Orwell I think string api should be fine. the whole scope. since string is an argument it would be local, and it should try to call the function on it first, once that doesn't work it would check global.
Jarle212 #7
Posted 07 January 2013 - 01:54 AM
Here is small change to the program making it more secure(there was an error):



local function encrypt(Str)
  local OriginalString = Str
  local cry = {}
  local randomSeed = 0
  local cryptedOut = ""
  local lenght = string.len(OriginalString)
  local randomNumberAmmount = 255 --Dosn't need to be = 255
  for i=1, lenght do
		randomSeed = randomSeed + string.byte(OriginalString,i)
  end
  math.randomseed(randomSeed)
  for i=1, lenght do
		cryptedOut = cryptedOut .. math.random(randomNumberAmmount)*lenght
  end
  return cryptedOut
end
theoriginalbit #8
Posted 07 January 2013 - 02:11 AM
Importand change (if not used the password will only encrypt the first letter):

I was just about to tell you about this bug :)/>
Orwell #9
Posted 07 January 2013 - 02:13 AM
yeh the code works…

Orwell I think string api should be fine. the whole scope. since string is an argument it would be local, and it should try to call the function on it first, once that doesn't work it would check global.

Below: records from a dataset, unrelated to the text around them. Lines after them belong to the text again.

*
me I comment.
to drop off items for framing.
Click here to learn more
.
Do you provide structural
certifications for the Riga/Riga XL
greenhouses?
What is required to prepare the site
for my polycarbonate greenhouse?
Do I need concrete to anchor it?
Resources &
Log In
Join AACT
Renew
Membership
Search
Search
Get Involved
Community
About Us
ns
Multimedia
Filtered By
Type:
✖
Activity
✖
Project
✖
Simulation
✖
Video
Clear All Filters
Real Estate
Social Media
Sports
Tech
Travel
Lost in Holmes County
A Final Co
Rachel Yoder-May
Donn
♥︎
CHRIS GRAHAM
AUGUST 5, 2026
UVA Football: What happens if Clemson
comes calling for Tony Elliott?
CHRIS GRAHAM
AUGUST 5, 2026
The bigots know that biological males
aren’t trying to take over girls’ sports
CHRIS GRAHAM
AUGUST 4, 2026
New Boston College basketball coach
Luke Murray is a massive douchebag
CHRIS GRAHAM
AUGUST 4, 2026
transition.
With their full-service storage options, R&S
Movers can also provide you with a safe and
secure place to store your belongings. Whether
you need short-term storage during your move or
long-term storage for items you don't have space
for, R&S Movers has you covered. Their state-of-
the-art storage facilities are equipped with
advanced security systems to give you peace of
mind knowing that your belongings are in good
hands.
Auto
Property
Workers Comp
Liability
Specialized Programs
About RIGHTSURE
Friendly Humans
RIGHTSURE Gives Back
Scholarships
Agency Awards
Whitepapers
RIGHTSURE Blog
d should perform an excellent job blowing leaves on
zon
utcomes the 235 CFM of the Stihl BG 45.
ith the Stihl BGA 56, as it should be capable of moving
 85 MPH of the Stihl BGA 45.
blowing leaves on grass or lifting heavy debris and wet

That seems to be the case, it doesn't seem very logic to me and in most languages this would be the case only when string was undefined.
Jarle212 #10
Posted 07 January 2013 - 02:16 AM
I was just about to tell you about this bug :)/>

:)/>
theoriginalbit #11
Posted 07 January 2013 - 02:23 AM
That seems to be the case, it doesn't seem very logic to me and in most languages this would be the case only when string was undefined.
most languages aren't like Lua though and allow functions or any variable to be assigned to a variable. however they do, do similar things with scope.
Orwell #12
Posted 07 January 2013 - 02:34 AM
That seems to be the case, it doesn't seem very logic to me and in most languages this would be the case only when string was undefined.

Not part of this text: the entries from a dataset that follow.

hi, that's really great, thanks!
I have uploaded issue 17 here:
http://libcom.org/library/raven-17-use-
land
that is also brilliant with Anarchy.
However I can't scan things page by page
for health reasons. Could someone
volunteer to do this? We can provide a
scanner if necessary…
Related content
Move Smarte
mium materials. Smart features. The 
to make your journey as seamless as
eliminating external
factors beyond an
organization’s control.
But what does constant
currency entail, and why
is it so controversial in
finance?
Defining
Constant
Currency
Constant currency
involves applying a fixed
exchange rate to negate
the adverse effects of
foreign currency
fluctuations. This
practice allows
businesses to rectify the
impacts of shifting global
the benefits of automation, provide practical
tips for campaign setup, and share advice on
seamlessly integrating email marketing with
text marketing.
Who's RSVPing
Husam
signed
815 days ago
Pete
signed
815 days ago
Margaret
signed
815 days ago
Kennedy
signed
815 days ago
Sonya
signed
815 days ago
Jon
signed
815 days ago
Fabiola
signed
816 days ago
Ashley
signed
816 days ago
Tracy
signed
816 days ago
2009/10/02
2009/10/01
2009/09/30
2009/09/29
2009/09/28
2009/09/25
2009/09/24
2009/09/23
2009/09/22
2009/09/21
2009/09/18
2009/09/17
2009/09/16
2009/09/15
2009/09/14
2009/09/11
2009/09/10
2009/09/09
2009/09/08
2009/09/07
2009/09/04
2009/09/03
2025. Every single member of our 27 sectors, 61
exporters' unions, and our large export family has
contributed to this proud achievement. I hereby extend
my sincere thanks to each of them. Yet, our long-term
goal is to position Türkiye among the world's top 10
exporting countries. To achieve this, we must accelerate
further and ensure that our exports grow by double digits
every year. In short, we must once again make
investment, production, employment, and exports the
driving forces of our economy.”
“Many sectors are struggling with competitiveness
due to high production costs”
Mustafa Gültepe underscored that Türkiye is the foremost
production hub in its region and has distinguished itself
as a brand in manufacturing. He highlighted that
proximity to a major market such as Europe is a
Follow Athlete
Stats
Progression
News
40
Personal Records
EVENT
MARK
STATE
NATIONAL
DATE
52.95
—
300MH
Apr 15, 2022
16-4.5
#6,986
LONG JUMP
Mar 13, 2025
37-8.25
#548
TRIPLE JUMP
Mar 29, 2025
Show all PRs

most languages aren't like Lua though and allow functions or any variable to be assigned to a variable. however they do, do similar things with scope.

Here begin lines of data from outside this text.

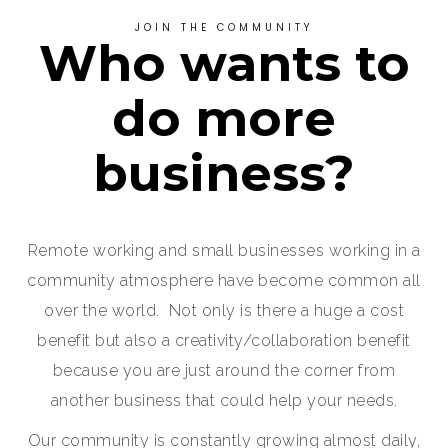
JOIN THE COMMUNITY
Who wants to
do more
business?
Remote working and small businesses working in a
community atmosphere have become common all
over the world. Not only is there a huge a cost
benefit but also a creativity/collaboration benefit
because you are just around the corner from
another business that could help your needs.
Our community is constantly growing almost daily,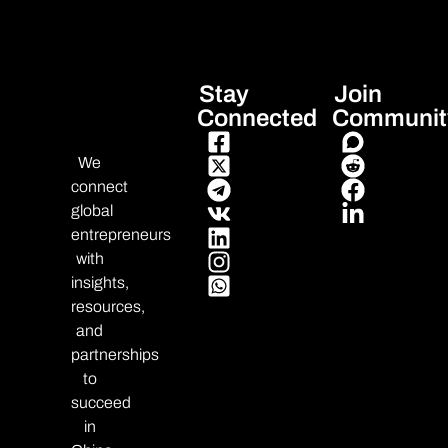
Stay
Join
Connected
Communit
We
connect
global
entrepreneurs
with
insights,
resources,
and
partnerships
to
succeed
in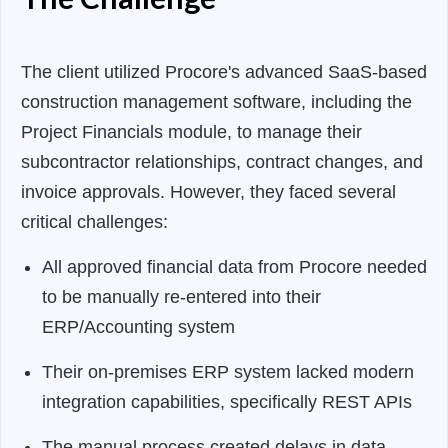
The client utilized Procore's advanced SaaS-based
construction management software, including the
Project Financials module, to manage their
subcontractor relationships, contract changes, and
invoice approvals. However, they faced several
critical challenges:
All approved financial data from Procore needed
to be manually re-entered into their
ERP/Accounting system
Their on-premises ERP system lacked modern
integration capabilities, specifically REST APIs
The manual process created delays in data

In practically every language I know (and I'm 100% sure about the lower level ones like C++ and Java), the variable is either defined or not and the inner scope has priority. So it's not really similar, it's much strict and straight forward. So it would be either be a string or a table (a string in this case because of the local scope). But in this case the rvalue is a string, but when indexed it's a table. Quite confusing :P/>
FUCKCOMPUTERCRAFT!"£ #13
Posted 07 January 2013 - 03:16 AM
So this is a hashing algorithm not encryption then if it is 'irreversible'? Also test it works, look good :)/>
Jarle212 #14
Posted 16 April 2013 - 03:08 AM
Code updated and is now more secure.